2. In support of appellant’s enumeration of the trial court’s grant of appellee’s motion for involuntary dismissal as erroneous, she asserts that the evidence showed, as a matter of law, the priority of her security interest in the subject property over the security interest held by appellee therein.

The evidence was as follows: Appellee originally financed appellant’s purchase of a portion of the property and had a purchase money security interest therein. Accordingly, appellant was a debtor as to appellee and appellee was a secured creditor as to appellant. This debtor-secured creditor relationship between appellant and appellee was evinced by a security agreement which contained a future advances clause (Security Instrument). Thereafter, appellant sold to a third-party that property which secured her debt to appellee. In connection with this transaction, the third-party assumed the debt which appellant owed to appellee and, to the extent of her equity in the property, appellant became a secured party as to the third-party purchaser of the property. This transaction was partially evidenced by an *439agreement. This “Transfer of Equity” agreement provided, in pertinent part: “The consent of [appellee] to the transfer by [appellant] to [the third-] party of [appellant’s] equity in the property . . . shall not operate in any way to relieve or affect [appellant’s] obligations under the Security Instrument, and [appellant] shall remain as fully and completely bound thereby as though the transfer and delivery to [the third-] party had never taken place, or [appellee’s] consent thereto been given.” (Emphasis supplied.)
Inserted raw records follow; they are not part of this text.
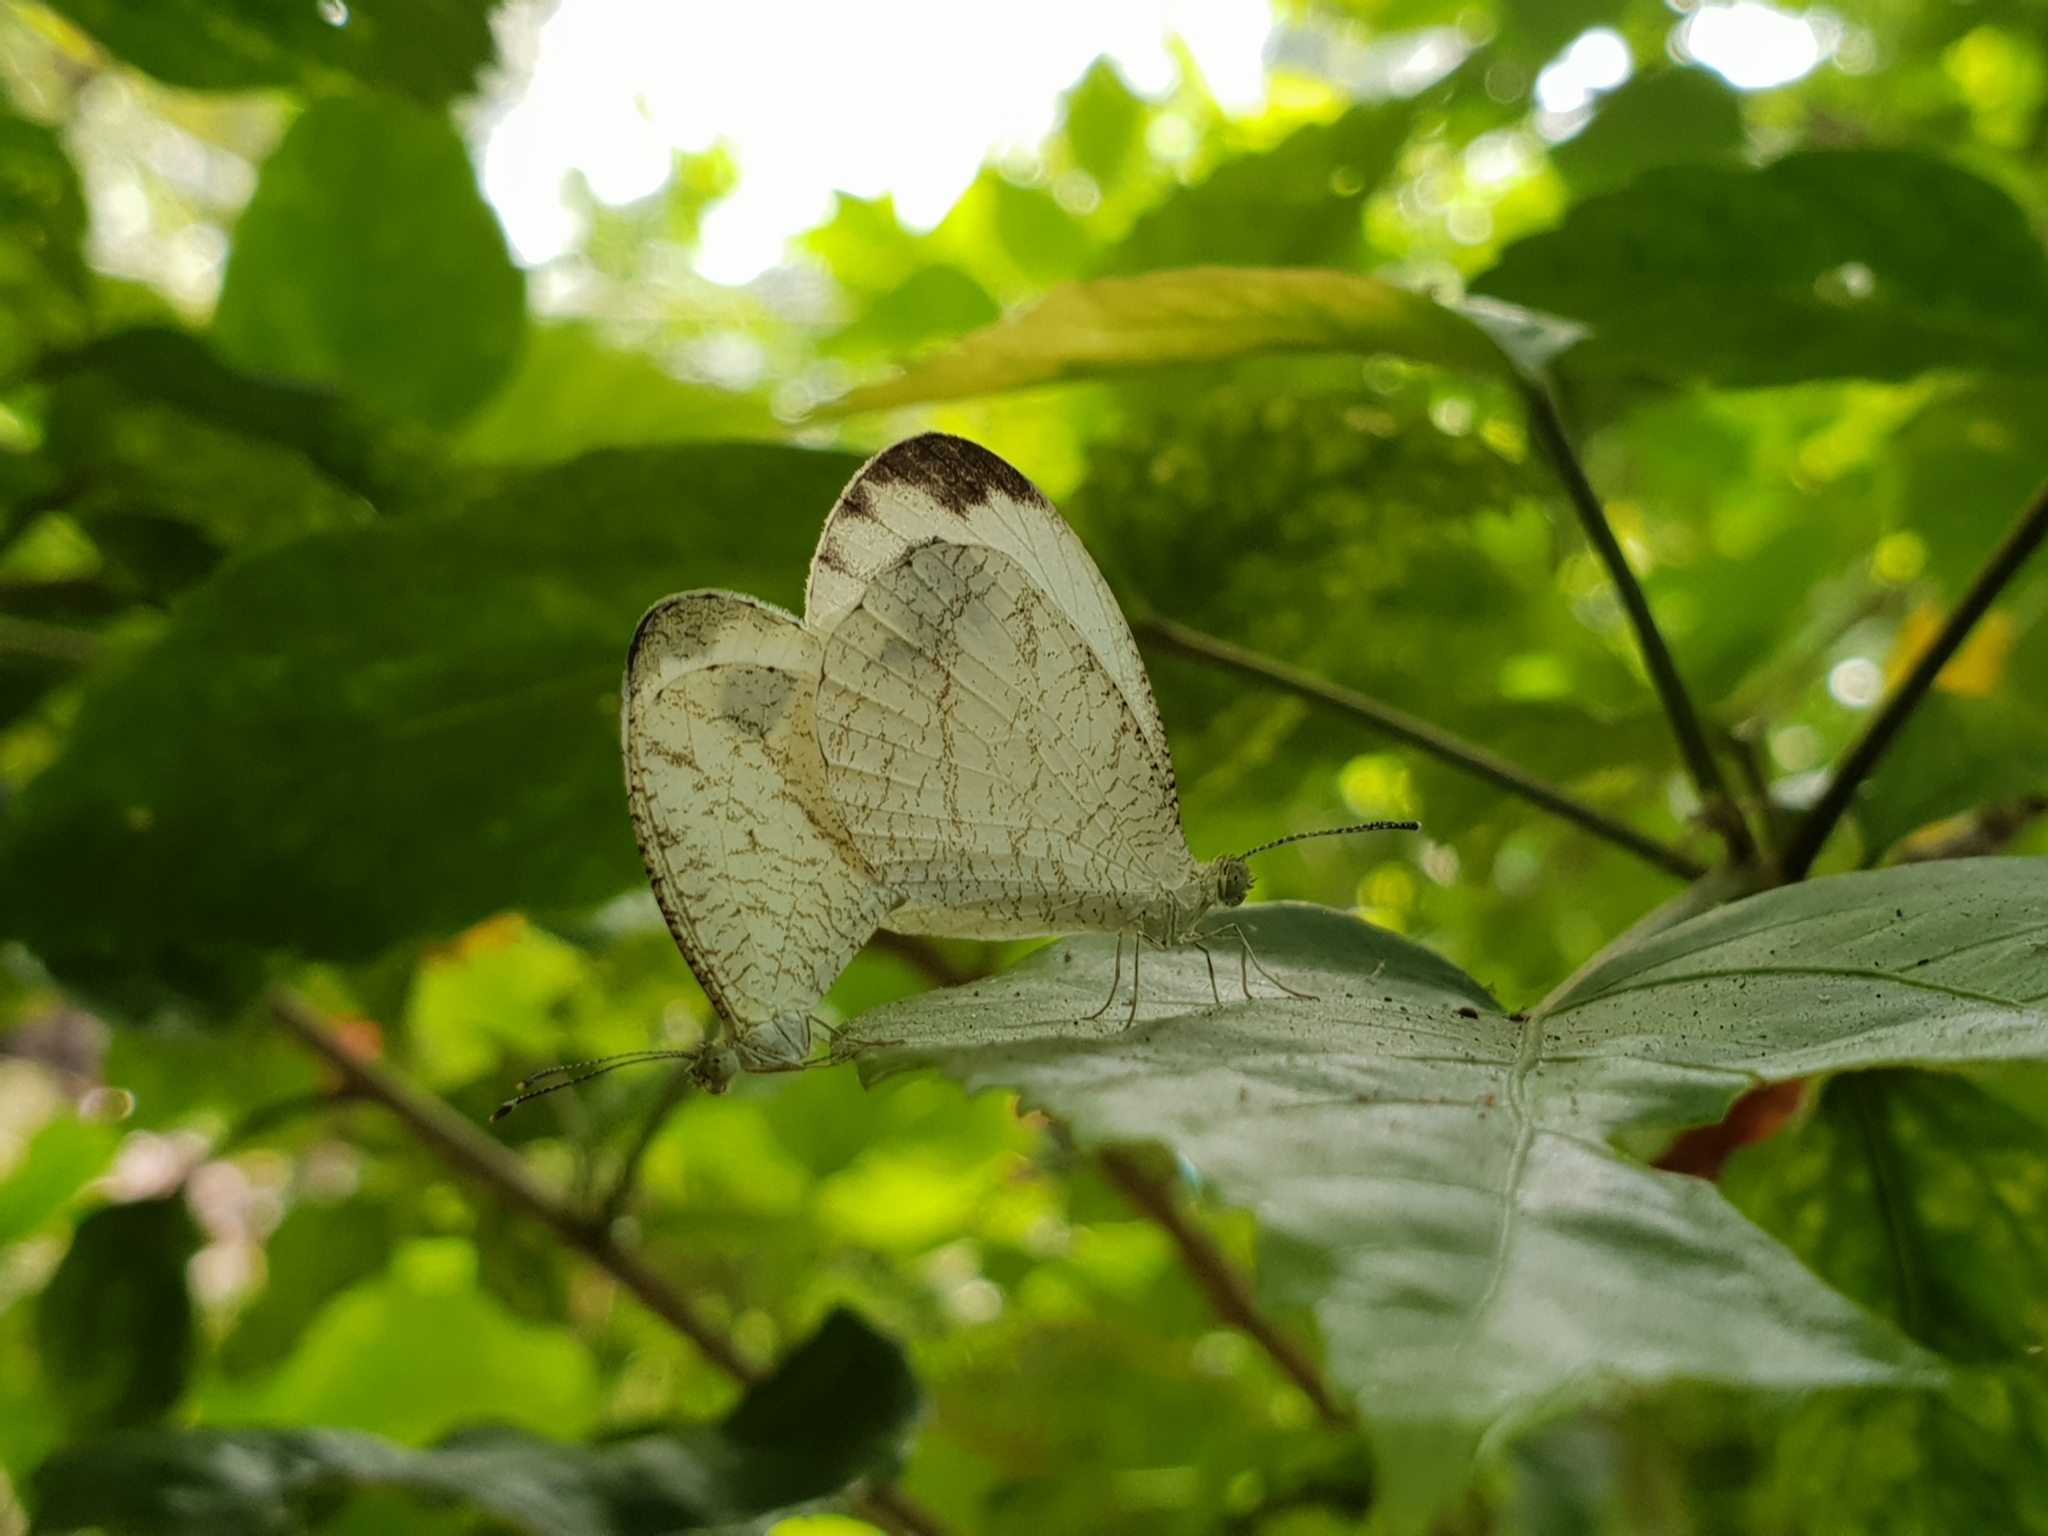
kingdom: Animalia
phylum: Arthropoda
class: Insecta
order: Lepidoptera
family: Pieridae
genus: Leptosia
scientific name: Leptosia nina
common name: Psyche
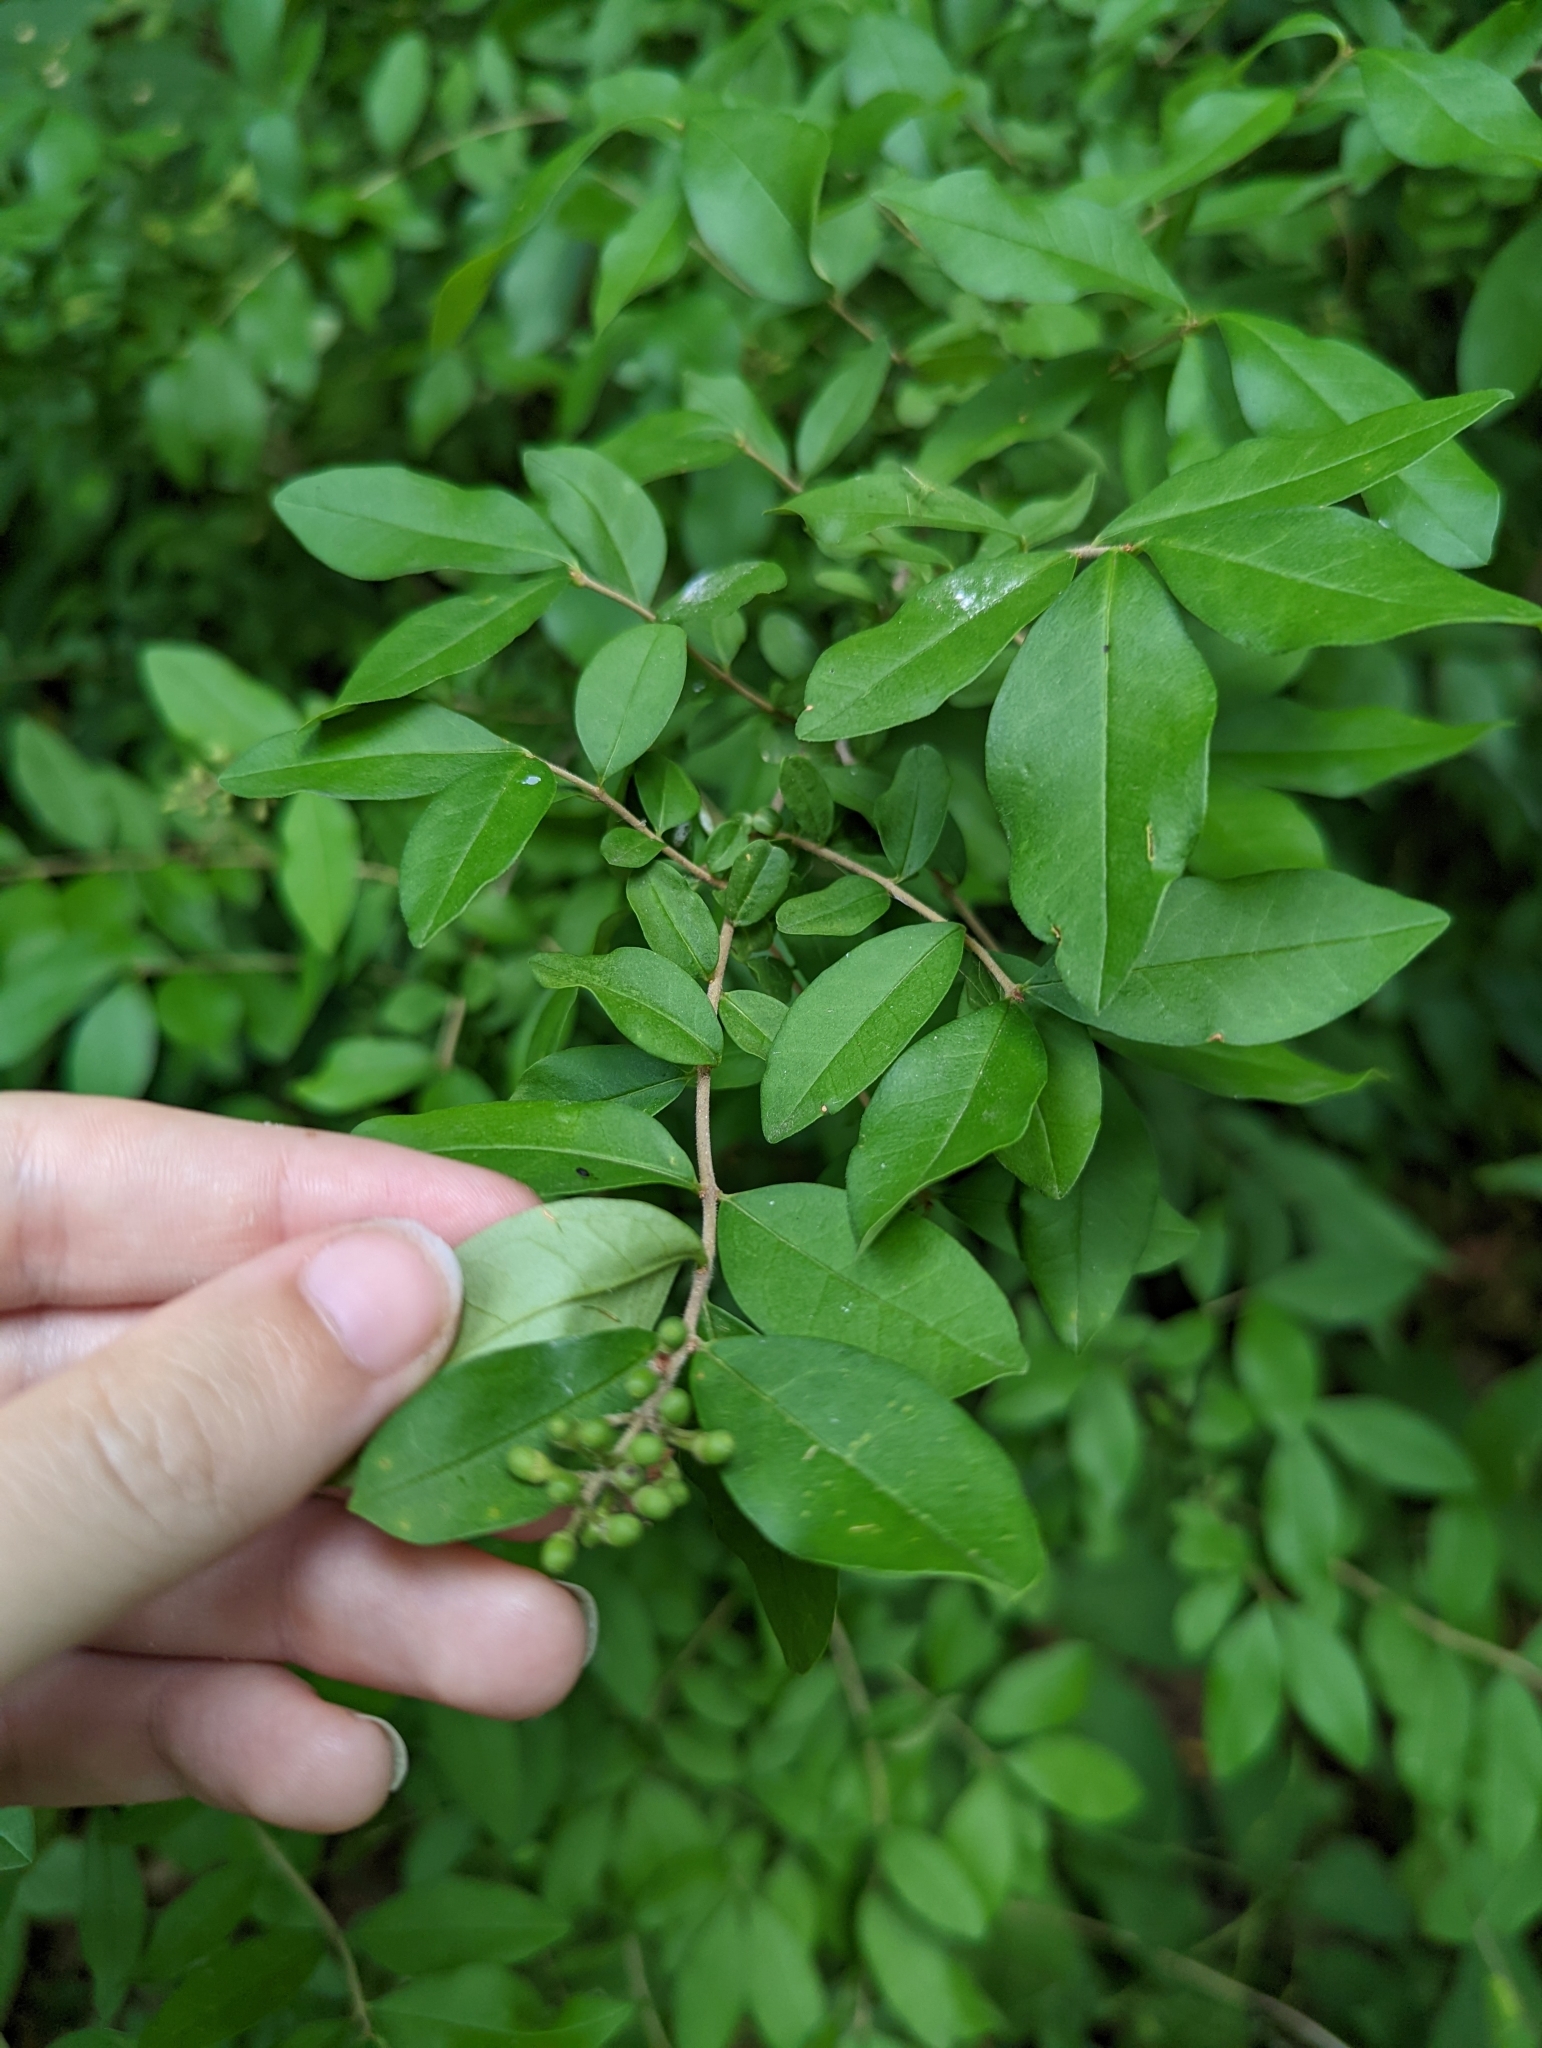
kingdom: Plantae
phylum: Tracheophyta
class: Magnoliopsida
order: Lamiales
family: Oleaceae
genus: Ligustrum
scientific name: Ligustrum obtusifolium
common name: Border privet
Decided May 26, 1988 Rehearing denied June 8, 1988 Timothy J. Sweeney, Michael W. McElroy, Craig A. Nance, for appellant.

The effect of this “Transfer of Equity” agreement was clearly to subordinate, to the security interest of appellee, such priority, if any, as appellant might otherwise have had as the holder of a purchase money security interest in the property. See generally OCGA §§ 11-9-316; 11-1-209. Pursuant to the above cited language of the “Transfer of Equity” agreement, appellant remained “fully and completely bound” by the original Security Instrument and, therefore, she remained a debtor as to appellee notwithstanding such future advances as may have been made by appellee to the third-party pursuant to that Security Instrument. Accordingly, appellant, as a debtor to appellee, could assert no priority over appellee’s security interest in the subject property. Therefore, the trial court did not err in granting appellee’s motion for involuntary dismissal of appellant’s complaint.

3. Appellant urges that the trial court erred in granting the motion for involuntary dismissal as to her claim that appellee’s sale of the subject property had been commercially unreasonable. However, under appellant’s own evidence, the commercially reasonable disposition of the property would not have been sufficient to satisfy the entire indebtedness, as to which indebtedness we have held in Division 2 appellant was a debtor as to appellee. Since the commercially reasonable disposition of the property would have resulted in appellant’s continued indebtedness to appellees, it follows that appellee’s disposition of the property could not have caused “any loss” to appellant under OCGA § 11-9-507 (1). Accordingly, the trial court did not err in granting the motion for involuntary dismissal as to appellant’s claim predicated upon the commercial unreasonableness of the sale of the property.

Judgment affirmed.

Deen, P. J., and Sognier, J., concur. Marshall L. Helms, Jr., for appellee.